My takeaway from all this is that the gun’s features are consistent with its starting out as a DWM 1920 alphabet commercial, which is described elsewhere as frequently using left over military parts, but it is also proofed with a commercial c/n on the left receiver. I’m still unclear about why this proof is lazy on my gun, when all specimens are said (in Davies’ Standard Catalog) to have a vertical c/n proof. If it was a commercial, it probably originally had a .30 luger barrel. The rear toggle, which is blued like the rest of the frame and receiver, may be original to the time of the gun’s initial construction, and it may not have been numbered after the commercial practice, but it has no visible number anywhere. The extractor maybe broke in service, possibly after the rework, as it was replaced with a mismatched-numbered one (a field expedient?).

Somehow that gun ended up in Suhl at the beginning of the Nazi-era rearmament. 03man stated in reply to my last post that there was a number of small and medium-sized firms doing reworks in the Suhl area at that time. I assume those parties would have used the proof house in Suhl, although why they would bother with commercial proofing is unclear if the gun was meant for military uptake. Perhaps it was to disguise the true intent of the rework as open rearmament would not be declared until 1936, perhaps 2 or even 3 years hence. When I purchased the gun the seller mooted the possibility that it had a Krieghoff connection (the lazy c/n’s?), being possibly an early Krieghoff rework, but I now believe that it took a slightly different route through Suhl.
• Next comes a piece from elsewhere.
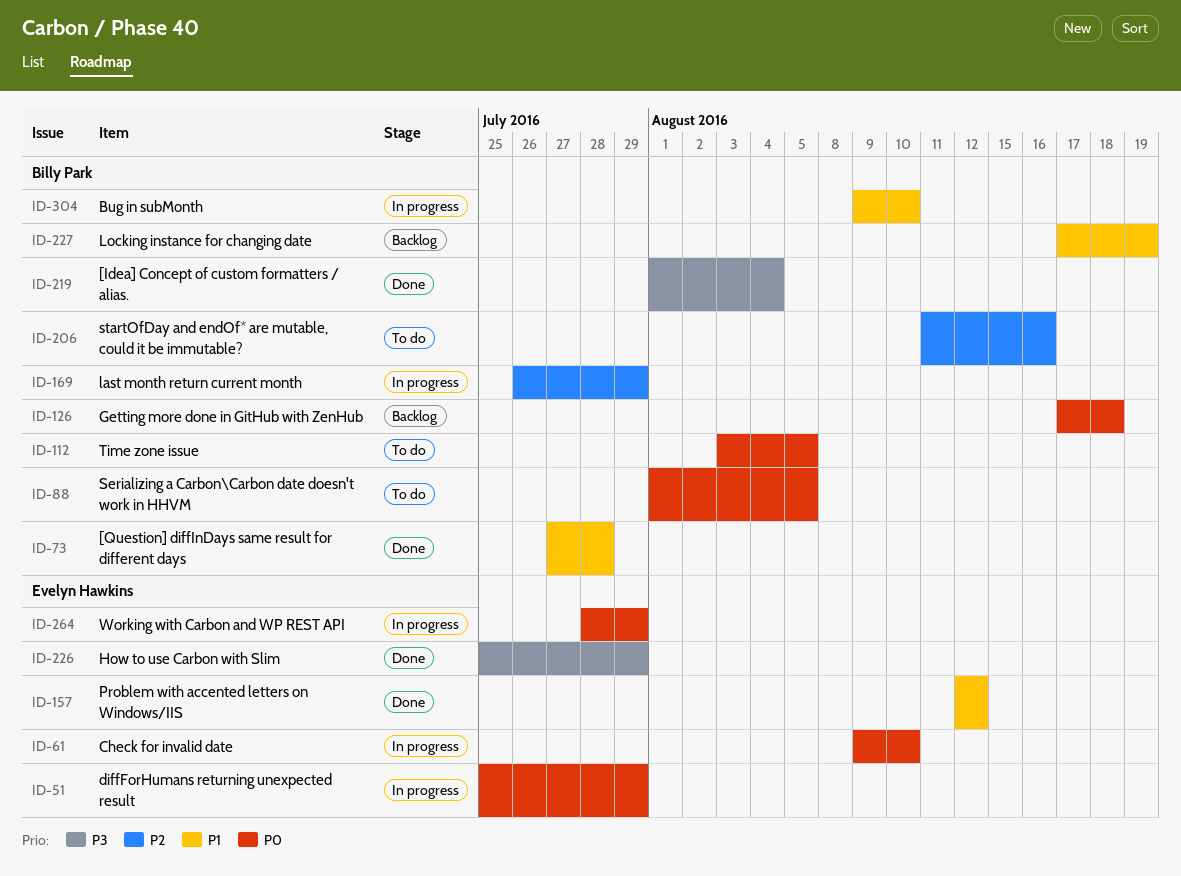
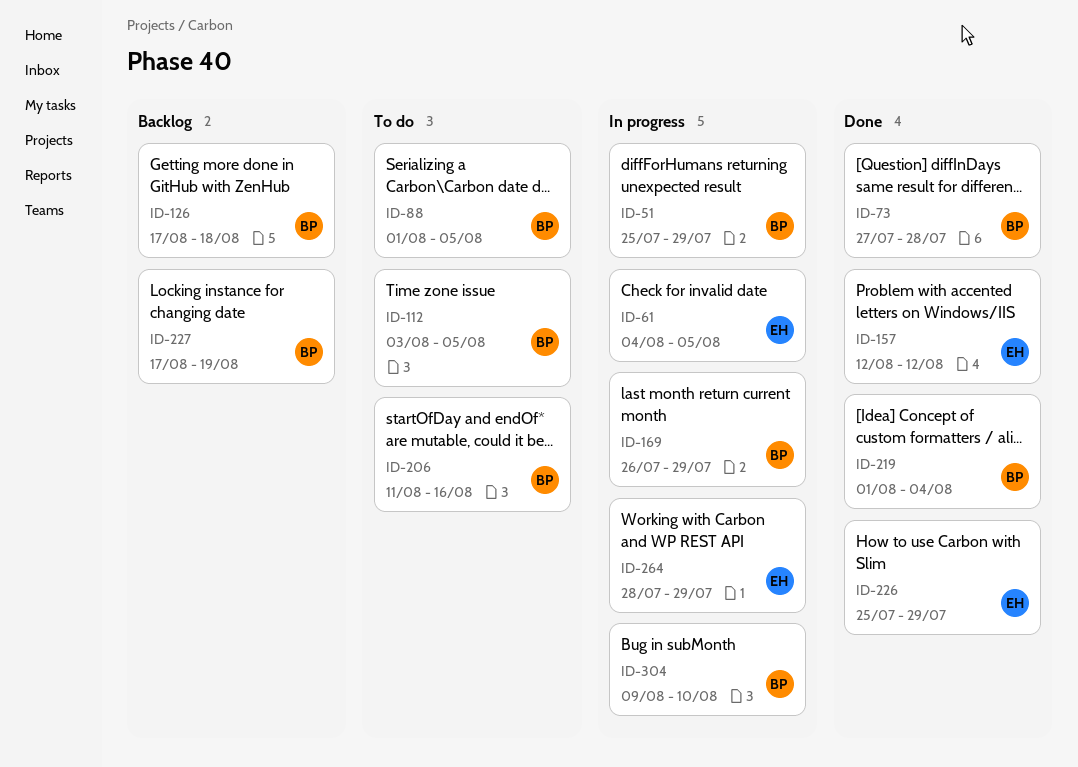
ID-51, owner: Evelyn Hawkins -> Billy Park
ID-61, start: Aug 9 -> Aug 4
ID-61, due: Aug 10 -> Aug 5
In any case, the gun has a single inspection/acceptance mark by Luftwaffe inspector number 9, ie., LWaA-9, alone on the right side of the receiver, and it would make sense that that party may have been associated with the Suhl proof house. There is a thread started by Infanterist2
see also a post by Pommern
These posts develop a notion that identifies at least four guns, this one among them, with that particular Luftwaffe Waffenamt, said to be otherwise-unknown (Infanterist2 stated in the cited post “…I remember this stamp was used from 1935 up to 1938-40 from an unknown Luftwaffe inspector”). By the way, I have not included an image of the LWaA-9 because my (cheep-cheep) smartphone won’t show it in any useful detail (it is tiny!), but in the above posts there are several excellent images of that mark on several guns as well as an image of my own gun (sn 1682i) which is provided by Mr. Edward Tinker.

Since it left Suhl my gun saw a lot of use, judging by the holster wear on the barrel and frame, but there are no unit markings or ghost markings that my limited ability can detect on the straps. Likewise there are no import marks, so was it a GI bringback, or is it possible that it arrived with an immigrant? When my Gortz and Sturgess finally arrives, I may find out more (and by reading this forum, and eventually, the other fine books whose authors are part of our forum). I believe the images I selected are clear enough to back up my narrative; if not, I can only apologize. I had a nifty Kodak that I made my You Tube videos with, but it was projected into the Phantom Zone during a household move last year. The budget hawk I love and live with is already highly irritated with my purchases of a luger and an expensive book in the same month, so better photos will have to wait. Sometimes using my magnifier hood with loupe helps me with some images on this and other sites.

I must say, hunting down this info on what amounts to a rearmament-cottage-industry original-parts-gun rework (and a happy shooter!!) has been bracing as heck. My next luger might even be another rework just to be able to do it all over again!